What to do before telephone overload hits your mutual fund
Among their other attributes, mutual funds - especially the no-load variety - are supposed to make it easy to switch from one investment to another. If the stock market is going down, you can, they say, make a phone call and switch to a bond fund or a money market fund. Or, if stock prices have finished their slide, you can switch out of a money fund and get into a stock fund at bargain prices. But what if you can't get through to the fund because every other investor is calling, too, and you get hours of busy signals? Or what if you bought a load fund from a broker, but his phone is also busy?
A lot of mutual fund investors got a quick lesson in those ``what if's'' on Oct. 19 when the funds were overloaded with calls.
Now, some of the funds that had telephone overload problems are taking steps to make sure - they hope - those problems don't happen again. But there are still some things investors can do to help themselves if there's ever another day like Oct. 19.

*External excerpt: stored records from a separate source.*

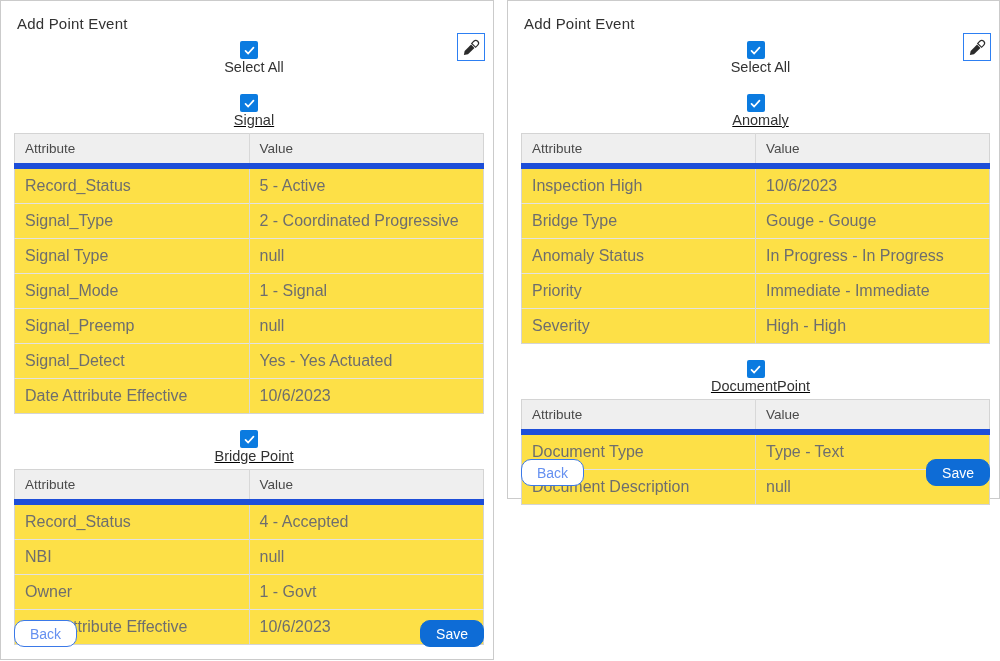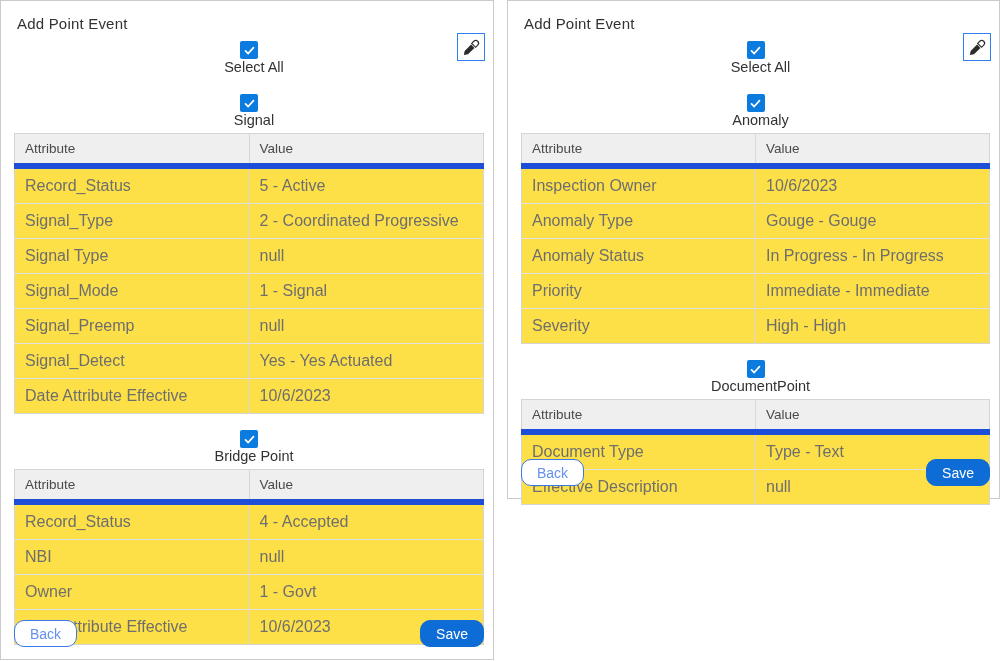--- a/index.html
+++ b/index.html
@@ -16,7 +16,7 @@
 
   .cb-row { display: flex; align-items: center; flex-direction: column; }
   .select-all-row { margin-bottom: 19px; }
-  .section-row { margin-bottom: 5px; }
+  .section-row { margin-bottom: 5px; text-decoration: underline; }
 
   .checkbox { width: 18px; height: 18px; border-radius: 2px; flex: 0 0 18px;
               background: var(--checkbox-blue, #0b7be0); display: flex;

Since then, says Rab Bertelsen, vice-president at Fidelity Investments in Boston, the company has added new equipment and given several of its employees additional training so they can help answer phones when a flood of calls starts. These ``cross-trained'' employees can very quickly increase the number of people answering phones at Fidelity by 50 percent, Mr. Bertelsen says. After the crisis is over, they will return to their regular jobs.
A number of other funds, including Vanguard in Valley Forge, Pa. and T.Rowe Price in Baltimore have cross-trained employees to give them more strength in a pinch, says Laura Berger, executive director of the No-Load Mutual Fund Association.
``The smaller funds really didn't have a problem,'' Ms. Berger recalls. ``It was the larger funds, like Fidelity, Vanguard, and T.Rowe Price that had promoted switching that were hit.''
Even those funds that experienced overloads did the best they could and acted responsibly, says Gerald Perritt, editor of the Mutual Fund Letter, a newsletter in Chicago.
``I think the fund industry came out of this admirably, when you think about some of the things that could have happened,'' he says. ``They could have made people write a letter and send them their money in 30 days. They could have sent stock certificates instead of money. They can do that, according to their prospectuses, but they didn't.''
``I called up during the week and I was able to get through,'' says Eric Kobren, who edits ``Insight,'' a Needham, Mass. newsletter that only follows Fidelity's funds. ``You needed an automatic dialing machine, that's all. As long as you were willing to hold on, even though you got a tape recording at first, you were OK. But people would get frustrated after two or three minutes and then they'd hang up, and then they're right back at the bottom of the queue again.''
While most people probably don't have an automatic dialing machine, some of the newer telephones do have automatic redial buttons. Then, at least you don't have to keep punching the same numbers over and over.
There are other steps you can take now, Berger says. One is to write a letter ahead of time instructing the fund or its transfer agent to sell all or a certain number of fund shares. The letter should be signed by you, and an officer of a bank or a brokerage must add his or her ``signature guarantee'' to it.
Keep the letter in a safe, but handy place so if there's another market dive, you can immediately send it to the fund via overnight mail or express service. Have it registered so somebody at the fund or the transfer agent has to sign for it when it arrives. Your instructions should be carried out at that day's price.
If you still want to make switches by phone and if the fund has a 24-hour service, call early in the morning, like 5 a.m.
Find out ahead of time if the company with a toll-free number has another number - even if it's not toll-free - that might get you through faster. Or, there might be numbers meant primarily for customers in other states that you can use. Try them before you need them.